5. Conclusions and Future Work

This study introduces a quantum MIMO communication framework that aims to enhance the reliable transmission of high-quality video over wireless channels. By combining quantum superposition with classical channel coding and spatial diversity strategies, specifically SISO, MISO, and SIMO configurations within a $2\times 2$ MIMO system, the proposed method effectively mitigates the effects of multipath fading and noise. Specifically, within this framework, compressed video sequences are encoded into quantum superposition states, enabling transmission that is more robust and resilient to fading and quantum noise. The simulation results confirm that the proposed system significantly outperforms the classical counterparts under identical channel and bandwidth conditions. Specifically, the proposed system achieves up to 39.12 dB in PSNR, 0.9471 in SSIM, and 92.47 in VMAF compared to the classical system. These improvements are consistently observed across different GOP sizes, resolutions, and frame rates, demonstrating the framework’s flexibility and resilience to temporal compression variations. The architecture is designed for scalability and low complexity, making it suitable for near-future hardware implementation and practical deployment in advanced wireless communication scenarios. Furthermore, this architecture can be extended to any complex MIMO configuration based on the proven results that show promising performance.

Future work will focus on enhancing the scalability of the proposed framework in several directions. First, the MIMO configuration can be extended to higher-order systems (e.g., $4\times 4$ and beyond), enabling greater spatial diversity and throughput. However, such expansion necessitates the development of low-complexity QEC schemes specifically tailored to quantum MIMO environments.
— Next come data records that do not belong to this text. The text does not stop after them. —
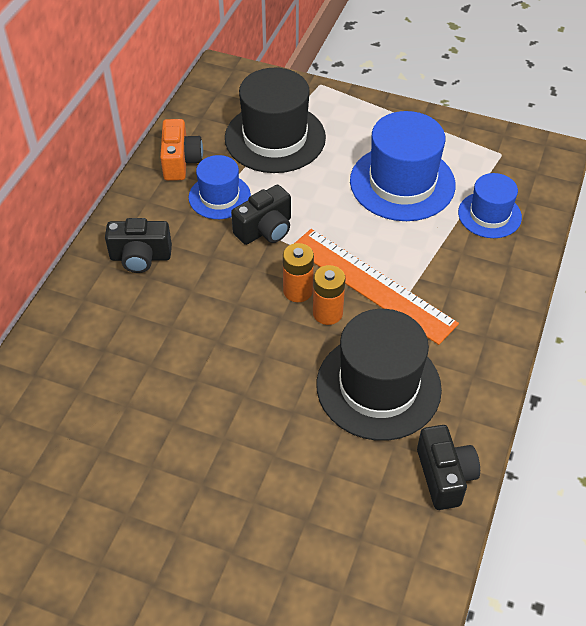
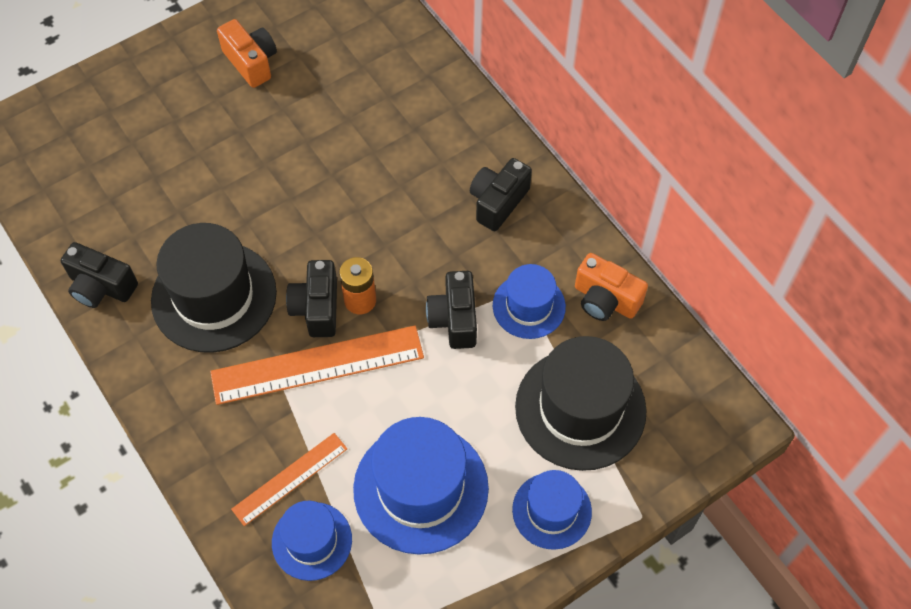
camera: 125 degrees right, 10 degrees up
orange battery [313,265,345,325] -> black camera [286,260,337,337]
none -> orange camera [217,19,277,88]
none -> orange ruler [231,433,347,526]
none -> blue hat [512,470,592,550]

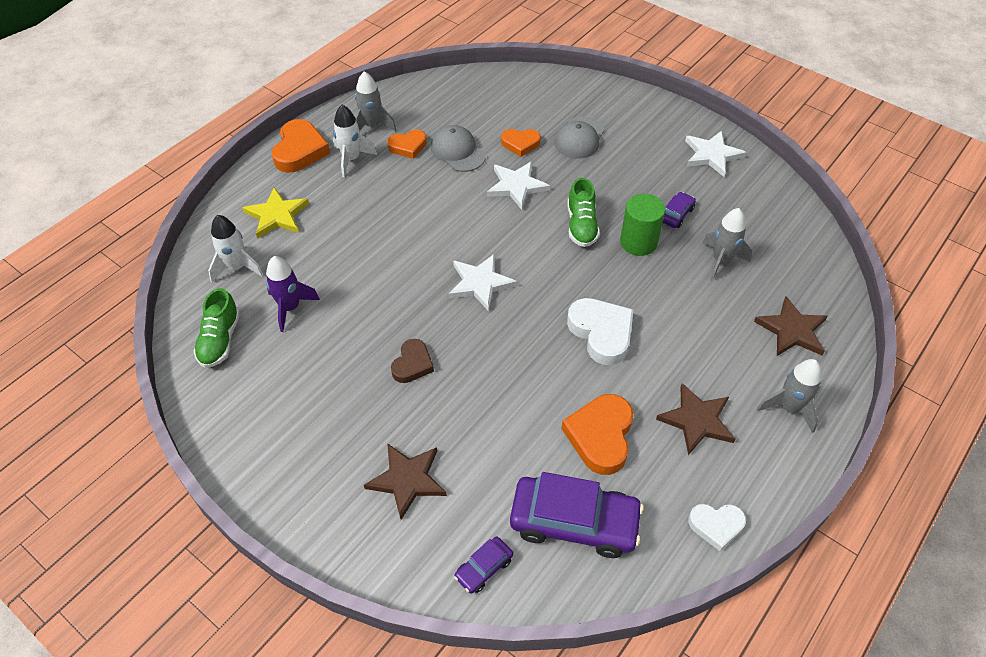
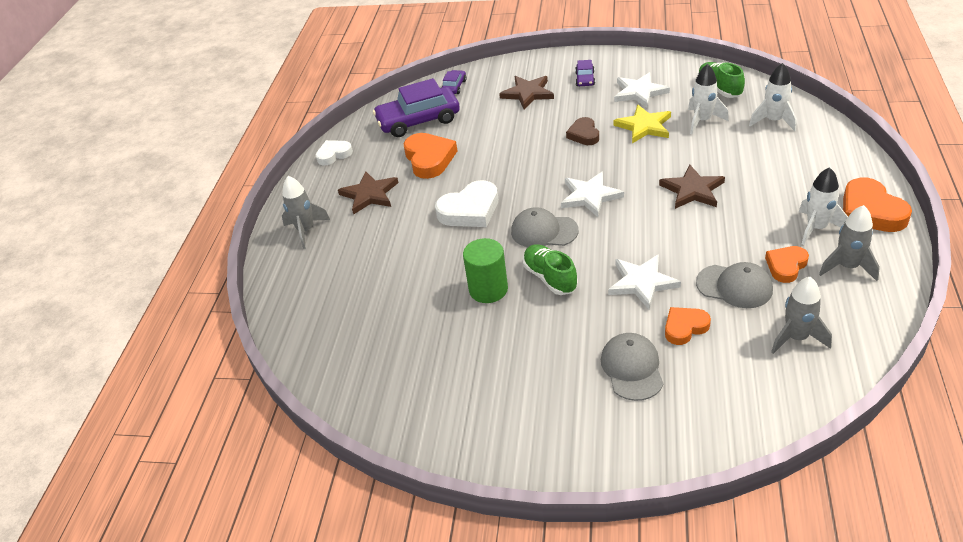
camera: 155 degrees right, 10 degrees down
yellow star [242,187,309,239] -> yellow star moved to [613,105,671,143]
purple rocket [266,256,320,332] -> white rocket [688,64,729,134]
white heart [567,298,634,365] -> white heart turned 60 degrees counterclockwise [435,180,498,227]
purple car [663,192,696,228] -> purple car moved to [575,60,595,86]
white star [685,131,746,177] -> white star moved to [614,72,670,108]
grey rocket [702,208,752,281] -> grey rocket moved to [771,277,832,354]
brown star [754,296,828,356] -> brown star moved to [659,165,725,209]
none -> grey cap [511,207,579,247]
The design of lightweight and hardware-friendly QEC algorithms will be a key research direction to preserve the reliability of the system without compromising efficiency. In addition, machine learning-based CSI prediction techniques will be explored to further optimize performance under dynamic wireless conditions. Integrating machine learning-based CSI estimation with quantum encoding can enable more adaptive and resilient transmission, particularly in highly variable or resource-constrained environments. Moreover, extending the comparison to hybrid classical–quantum frameworks, including edge-assisted video transmission and cross-layer optimization powered by AI, will provide a more comprehensive performance evaluation. These advancements aim to bridge the gap between theoretical quantum communication models and their practical realization, paving the way for efficient, scalable, and intelligent quantum-assisted wireless video transmission systems.